Skip to content

pandas & polars

araclean registers an .araclean accessor on pandas and polars Series, so normalizing a text column is one idiomatic call. Both adapters validate their arguments through the same trust boundary as normalize, build the pipeline once, and map it over the column — they hold no normalization logic of their own.

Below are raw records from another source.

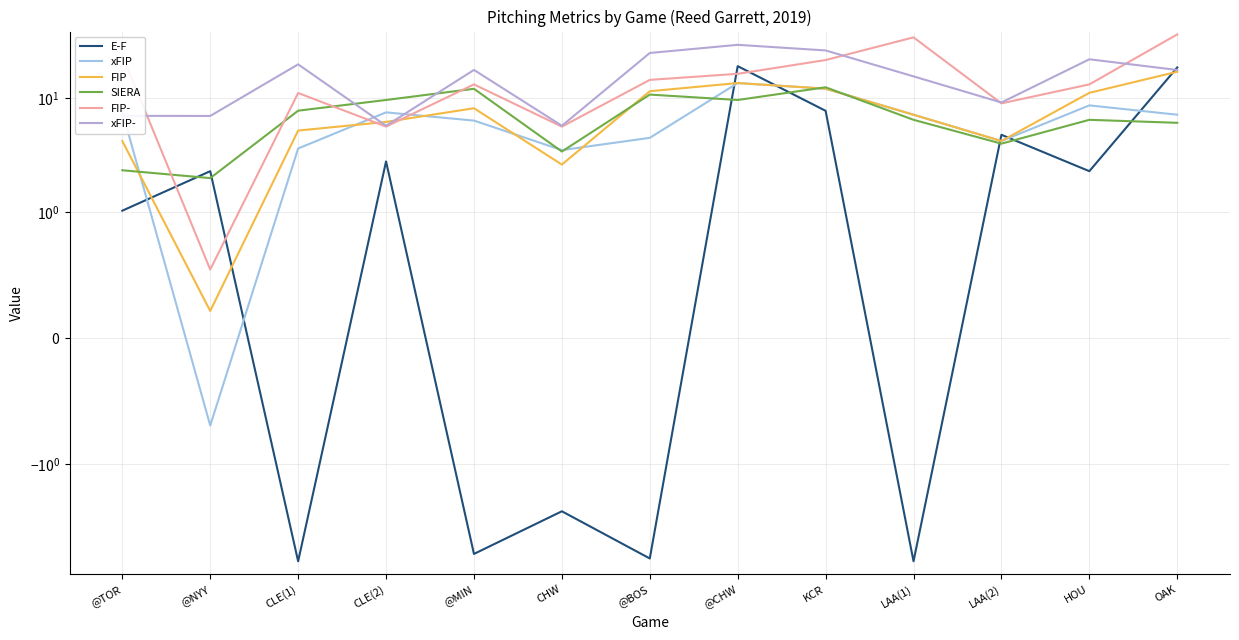

At which label does xFIP- reach its minimum?

CLE(2)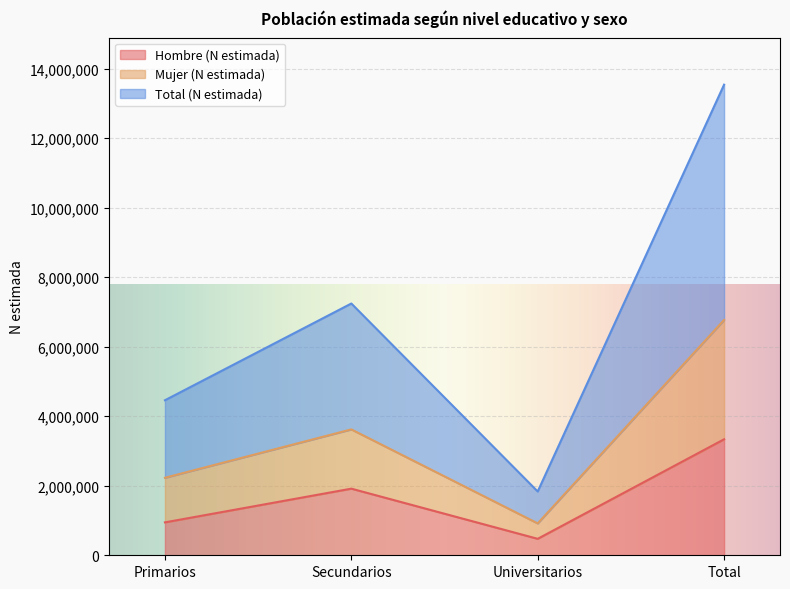

What is the difference between the highest and lowest values at Universitarios?

1361927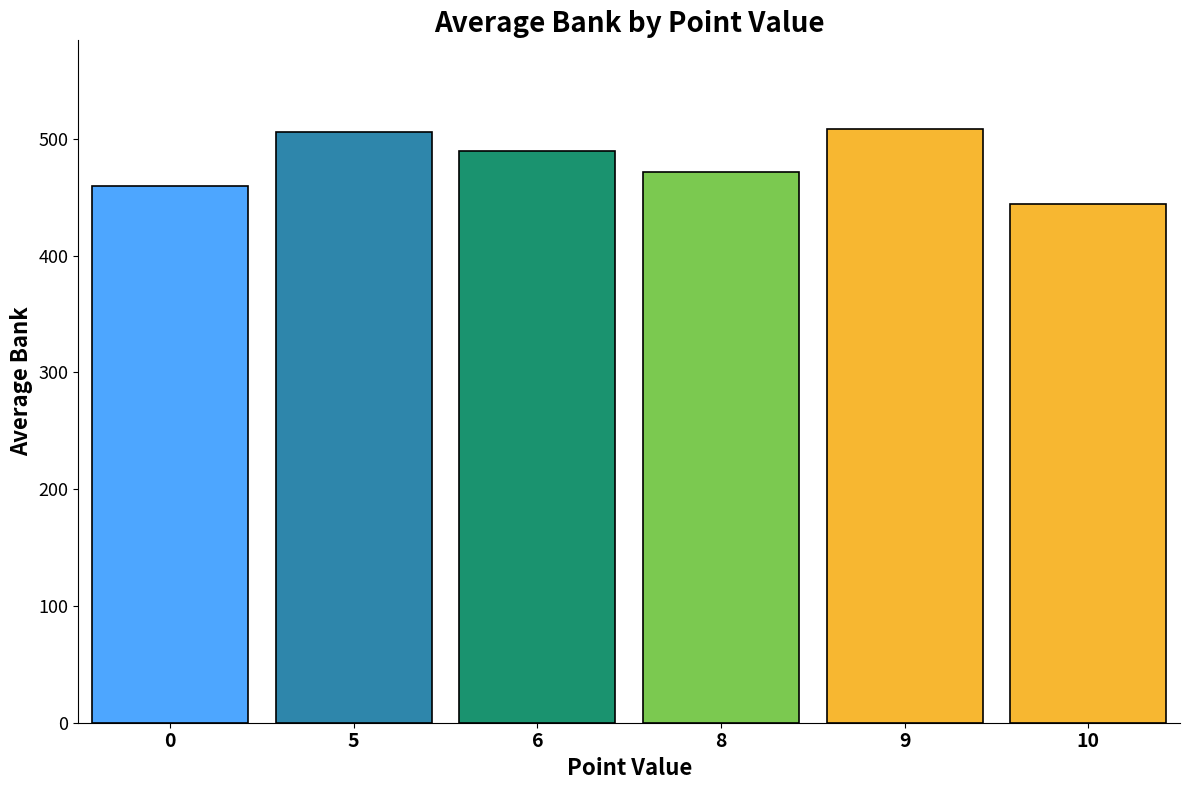

Does the chart contain any negative values?

No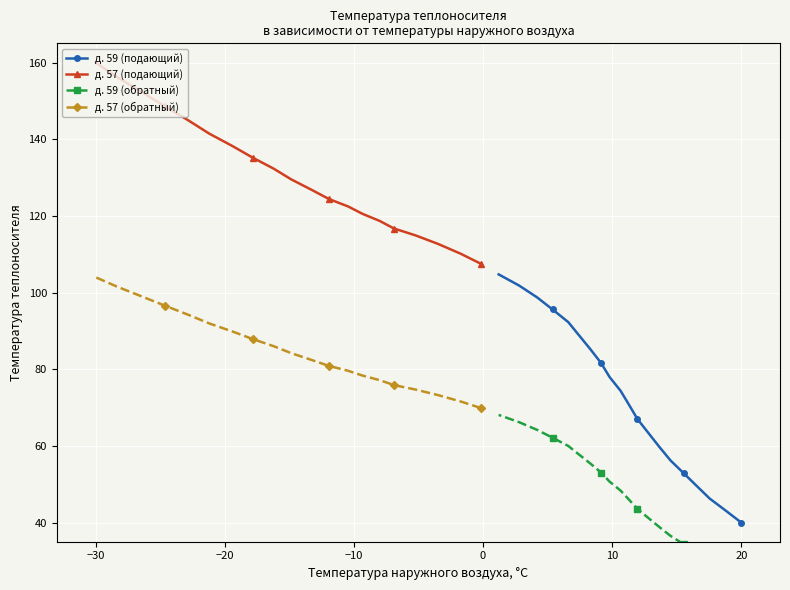

How many values in the д. 57 (подающий) series exceed 129?

10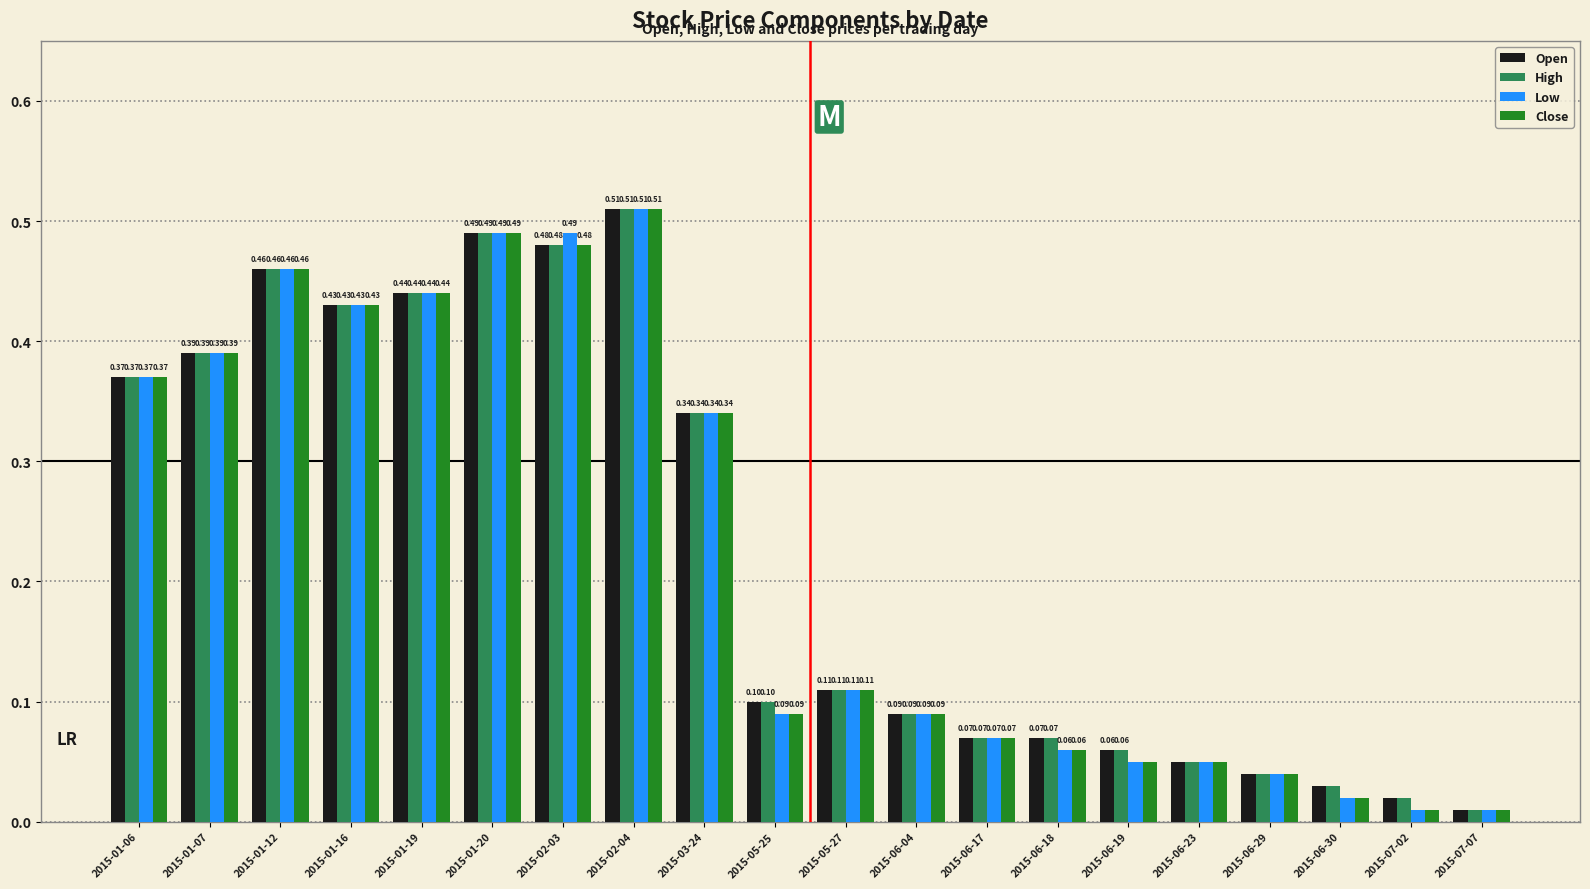

What is the sum of all Open values?

4.6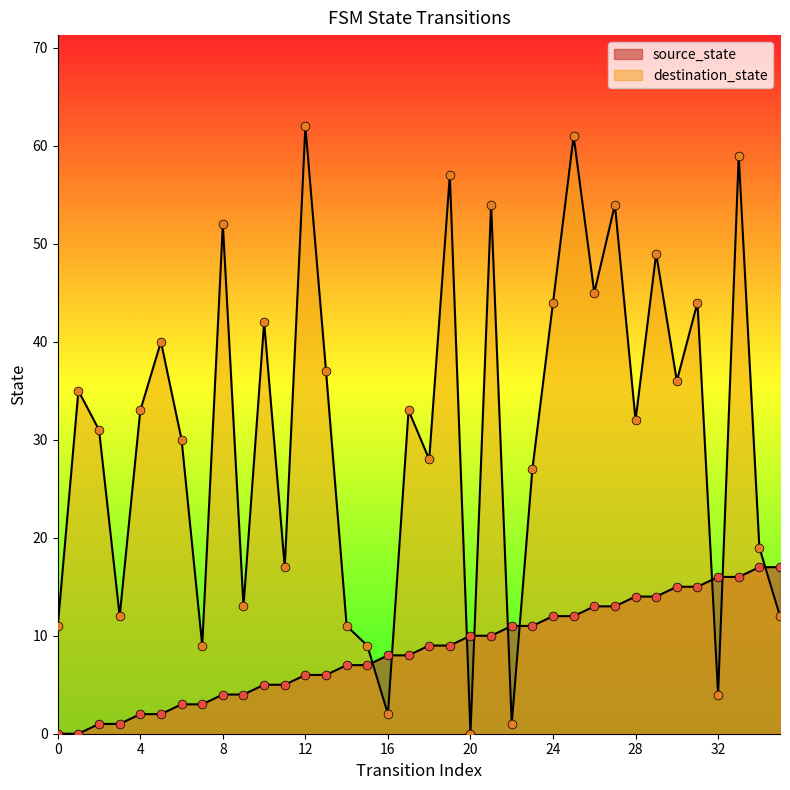

Which series has the largest Y range (max minus min)?

destination_state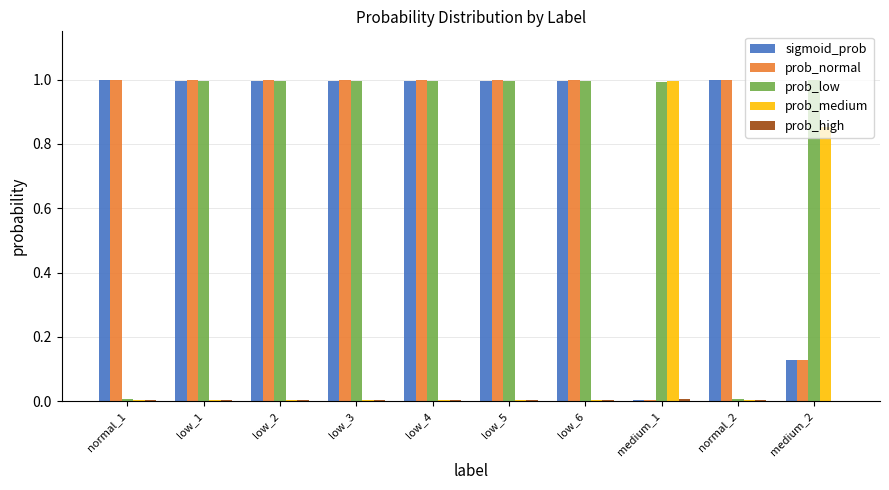

What is the total value across all series at medium_1?

2.0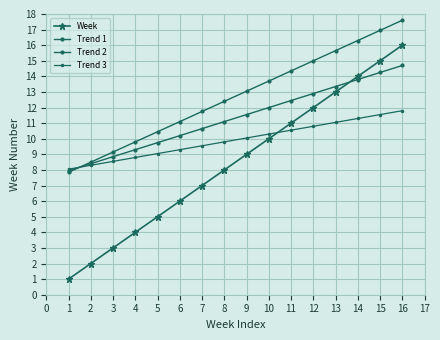

After their last crossing, which series has the higher values: Week or Trend 3?

Week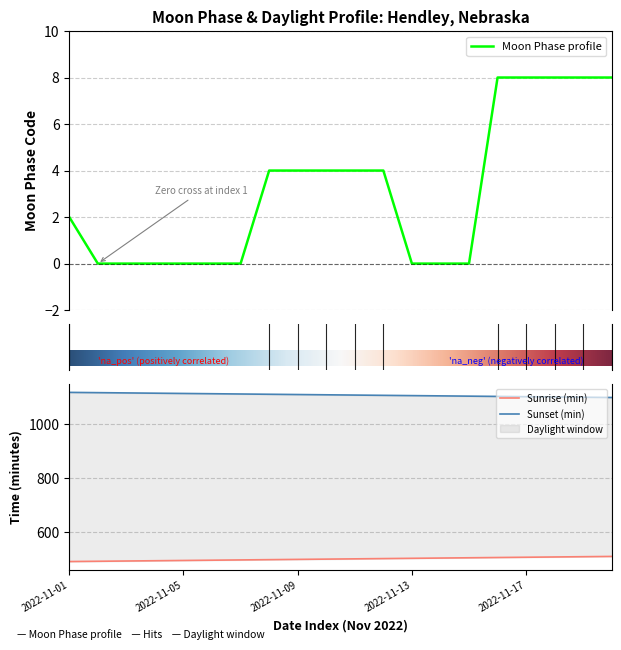

Which category has the lowest value across all series?

2022-11-02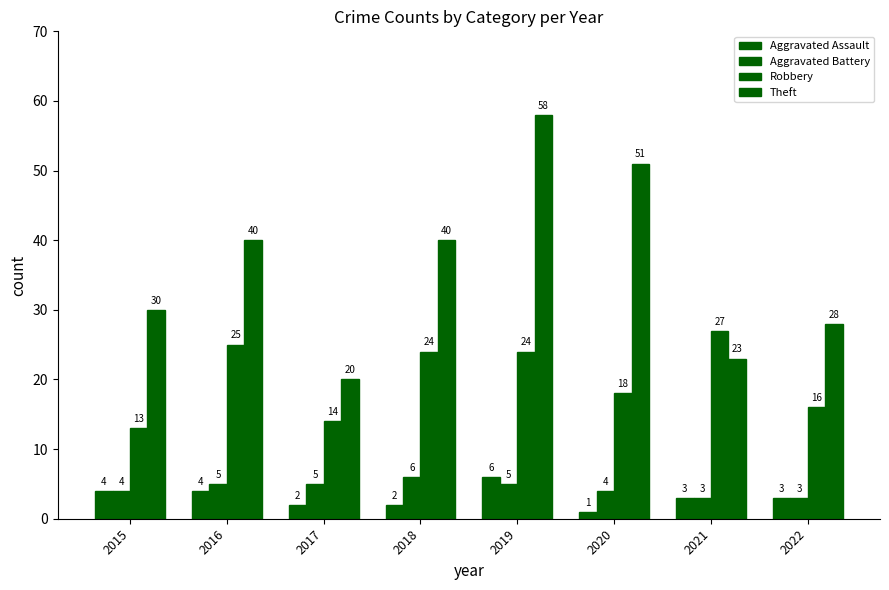

How many bars are there in total?

32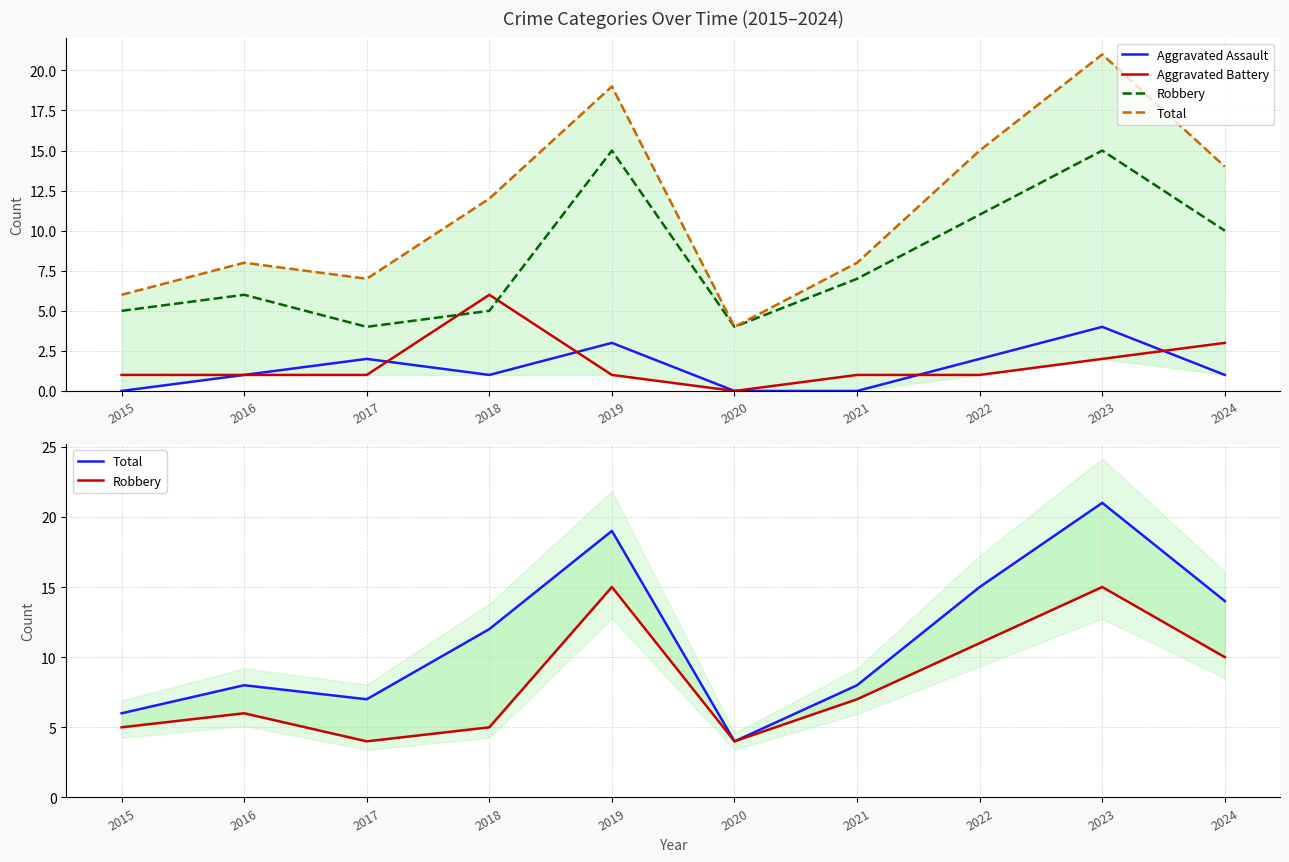

Count the Aggravated Assault values in the range 0 to 2.

8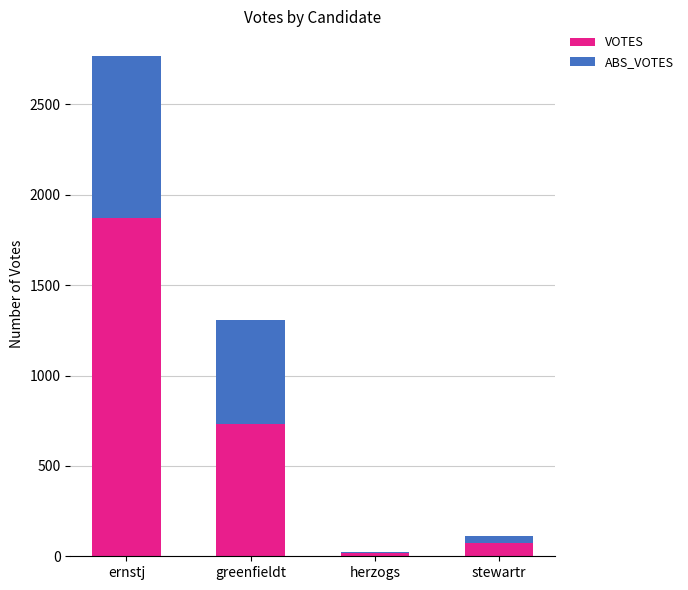

At which category is the sum across all series the highest?

ernstj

Each lives behind its extra:

pip install 'araclean[pandas]'   # or 'araclean[polars]', or 'araclean[all]'

pandas

Importing araclean.pandas registers the accessor (importing it without pandas installed raises a clear error naming the extra):

>>> import pandas as pd
>>> import araclean.pandas
>>> s = pd.Series(["العـــربية", "اَلسّلامُ عليكم"])
>>> s.araclean.normalize(profile="search").tolist()
['العربيه', 'السلام عليكم']

In a dataframe workflow:

>>> df = pd.DataFrame({"text": ["جميييييل 😍 https://t.co/xyz"]})
>>> df["text"].araclean.normalize(profile="social", emoji="strip").tolist()
['جمييل [رابط]']

Missing values (NaN/None) pass through unchanged (na_action="ignore"); empty strings normalize to empty strings.

polars

Importing araclean.polars registers the namespace, mirroring the pandas accessor:

>>> import polars as pl
>>> import araclean.polars
>>> s = pl.Series(["العـــربية", "اَلسّلامُ عليكم"])
>>> s.araclean.normalize(profile="search").to_list()
['العربيه', 'السلام عليكم']

Use it inside an expression pipeline via map_batches on the column, or normalize the Series and reattach it:

>>> df = pl.DataFrame({"text": ["العـــربية"]})
>>> df.with_columns(df["text"].araclean.normalize(profile="search").alias("text")).to_dicts()
[{'text': 'العربيه'}]

Null values pass through unchanged; the result is a String Series, value-for-value identical to what the pandas accessor produces.

Overrides and errors

Both accessors take the same profile plus per-knob **overrides as normalizemap_digits=True, emoji="strip", teh_marbuta="keep", … An unknown profile, knob, or value raises the same clear error as the facade, before any row is touched. See Tuning profiles.

Performance notes

The pipeline is assembled and validated once per call, not once per row — the per-row work is the optimized core (see Architecture & performance). For very large datasets prefer the CLI on JSONL, which streams without materializing the corpus, or Pipeline.batch over an iterator in Python.